RE: Dinosaurs and Man
June 7, 2012 at 11:37 pm
(This post was last modified: June 7, 2012 at 11:52 pm by Angrboda.)
Quote:…Justin Barrett thought that there may be something more to people's thoughts about God than they themselves believed. So he used a very simple, tried and tested method. He got his subjects to read specially prepared stories and to retell them after a while. The point of this is that people cannot store a text verbatim if it is longer than a few sentences. What they do is form a memory of the main episodes and how they connect. So when they recall the text people often distort the details of a story. Between the bits that are actually preserved from the original they insert details of their own invention.

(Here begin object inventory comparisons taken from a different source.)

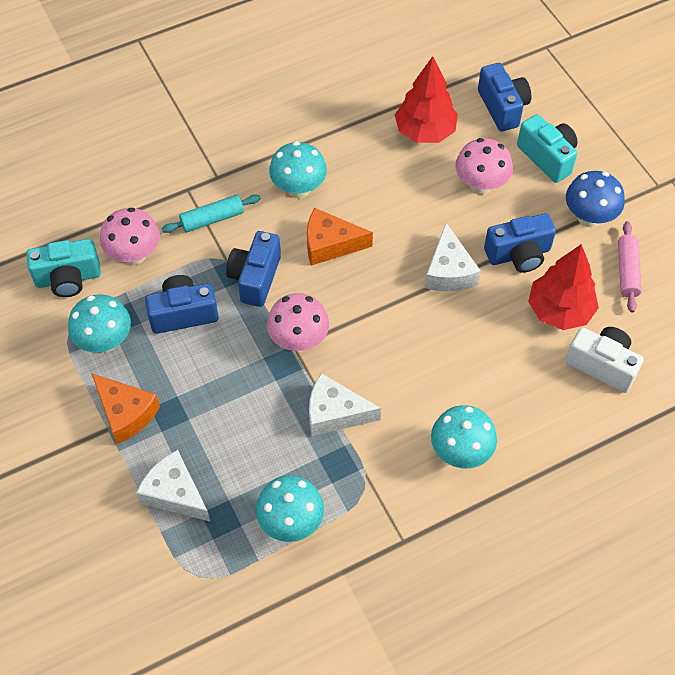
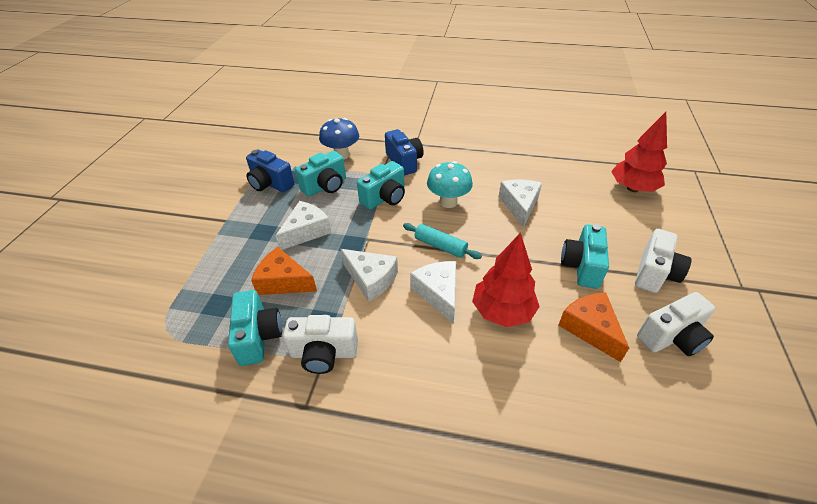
blue camera: [145,275,219,334] [226,231,281,307] [478,63,531,131] [484,213,556,273] = 4 -> [246,149,295,192] [385,129,424,175] = 2
pink mushroom: [100,208,160,265] [267,293,329,351] [455,138,513,195] = 3 -> none = 0
pink rolling pin: [618,221,642,312] = 1 -> none = 0
turquoise camera: [26,239,101,297] [517,114,578,183] = 2 -> [228,290,282,366] [295,151,346,197] [357,161,405,209] [561,224,609,289] = 4
turquoise mushroom: [68,294,131,353] [256,475,324,542] [269,141,327,198] [431,405,497,468] = 4 -> [427,161,473,208] = 1
white camera: [565,327,644,393] = 1 -> [283,315,358,374] [635,229,692,293] [637,292,715,356] = 3
white cheese: [136,450,210,521] [309,373,381,436] [425,223,481,291] = 3 -> [275,201,331,250] [341,249,398,302] [410,261,456,324] [499,179,542,227] = 4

For instance, people read in Little Red Riding Hood that 'she went to her grandmother's house' and a few hours later say that 'she walked to her grandmother's house'. Minor changes of this kind or additions reveal what concepts people use to represent the story. In this particular case, they show that people imagined the heroine walking rather than taking a bus or riding a motorbike, although the story did not mention anything about how she travelled about.

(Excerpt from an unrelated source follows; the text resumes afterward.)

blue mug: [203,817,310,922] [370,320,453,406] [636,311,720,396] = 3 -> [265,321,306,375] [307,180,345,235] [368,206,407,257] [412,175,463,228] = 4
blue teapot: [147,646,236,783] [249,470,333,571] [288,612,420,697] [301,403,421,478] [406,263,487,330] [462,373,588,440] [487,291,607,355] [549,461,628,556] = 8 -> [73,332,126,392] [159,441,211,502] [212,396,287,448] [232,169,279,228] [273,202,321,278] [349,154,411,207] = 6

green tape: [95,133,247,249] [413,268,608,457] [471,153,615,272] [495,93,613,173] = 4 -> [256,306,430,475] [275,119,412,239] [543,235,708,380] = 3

So Barrett did two things. First, he asked his subjects to answer the simple question, What is God like? People produced all sorts of descriptions with common features. For instance, many of them said that an important feature of God is that he can attend to all sorts of things at the same time, contrary to humans who by necessity attend to one thing and then to another. After this, Barrett had his subjects read stories in which these features of God were relevant. For instance, the story described God as saving a man's life and at the same time helping a woman find her lost purse. After a while the subjects had to retell the story. In a spectacular and rather surprising way, many subjects said that God had helped one person out and then turned his attention to the other's plight.

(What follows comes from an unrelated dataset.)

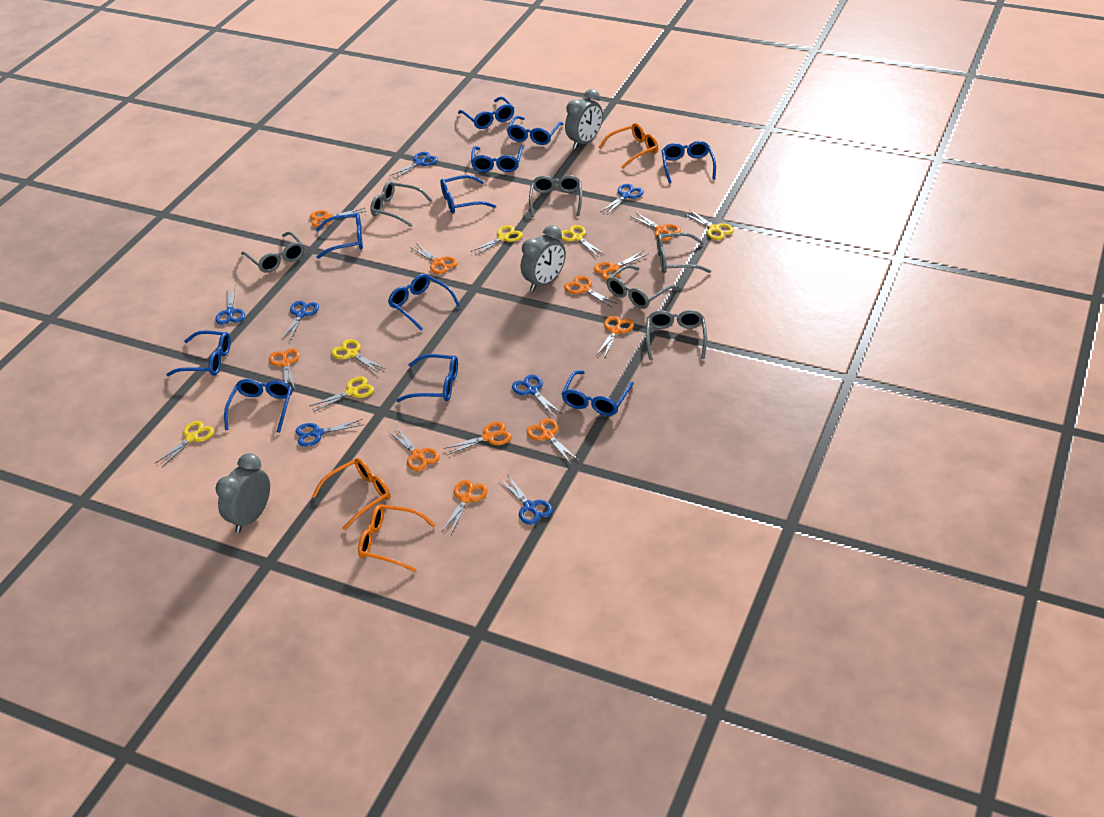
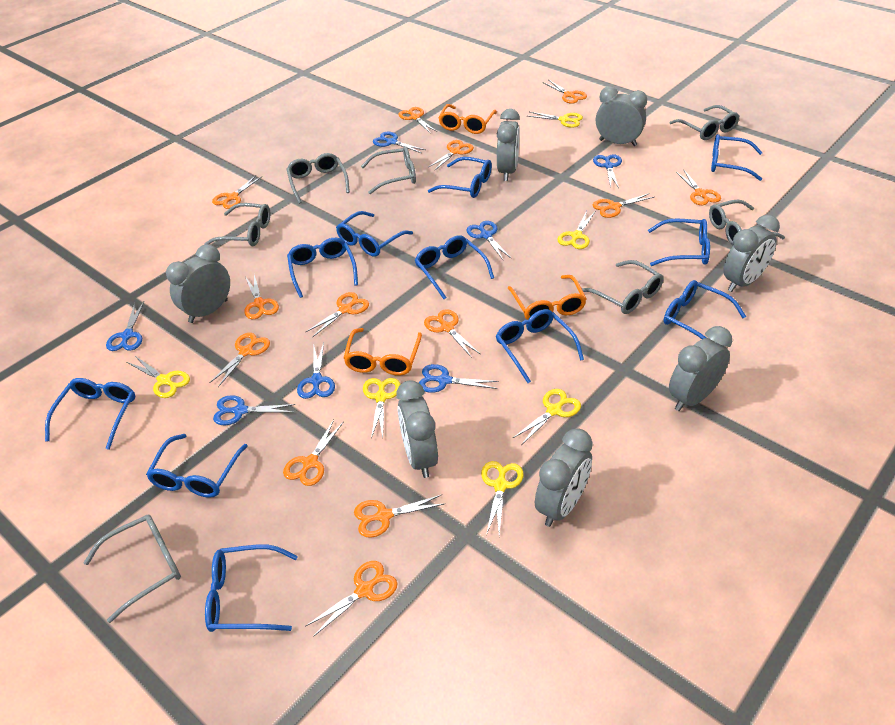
grey clock: [216,453,270,533] [521,225,566,291] [565,89,603,149] = 3 -> [166,244,230,323] [396,380,438,478] [497,109,520,181] [535,428,593,527] [596,86,647,146] [669,326,732,411] [723,215,780,292] = 7
grey glasses: [241,232,304,273] [370,181,432,227] [529,175,582,217] [606,265,677,309] [646,310,707,360] [657,233,711,273] = 6 -> [84,515,181,623] [204,203,270,246] [286,153,350,204] [361,146,416,194] [582,260,664,314] [670,105,740,140] [709,200,785,245] = 7
orange scissors: [269,348,299,389] [310,208,366,227] [388,428,440,471] [410,243,457,274] [442,480,488,534] [443,422,512,455] [526,418,579,464] [564,276,618,307] [594,251,648,280] [596,316,634,358] [630,212,681,241] = 11 -> [209,333,270,387] [212,175,262,209] [244,275,279,319] [283,420,344,486] [305,292,369,338] [305,561,397,637] [354,495,446,538] [398,107,437,133] [424,309,480,358] [429,140,474,171] [543,80,587,104] [593,193,654,218] [676,169,721,205] = 13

So people both say explicitly that God could do two things at once – indeed, that is what makes him God – and then, when they spontaneously represent what God does, construe a standard agent who attends to one thing after another. Barrett observed this effect with both believers and non-believers, and in Delhi, India, in the same way as in Ithaca, NY. These experiments show that people's thoughts about God, the mental representation they use to explain what God does and how he does it, are not quite the same as what they say when you ask them. In fact, in this case, one contradicts the other. In each person there is both an official concept – what they can report if you ask them – and an implicit concept that they use without being really aware of it.
Barrett coined the phrase 'theological correctness' to describe this effect. In the same way as people sometimes have an explicit, officially approved version of their political beliefs that may or may not correspond to their actual commitments, people here are certain that they believe in a God with non-standard cognitive powers. However, the recall test produces what could be called a certain 'cognitive pressure' which diverts their attention from the desire to express 'correct' beliefs. In such a context, people use intuitive expectations about how a mind works, which are available automatically since they are activated to make sense of people's behaviour at all times. When the task allows for conscious monitoring, we get the theological version; when the task requires fast access, we get the anthropomorphic version. This shows, not only that the theological concept has not displaced the spontaneous one but also that it is not stored in the same way. Very likely the theological concept is stored in the form of explicit sentence-like propositions ('God is omniscient', 'God is everywhere'). By contrast, the spontaneous concept is stored in the format of direct instructions to intuitive psychology, which would explain why it is accessed much faster.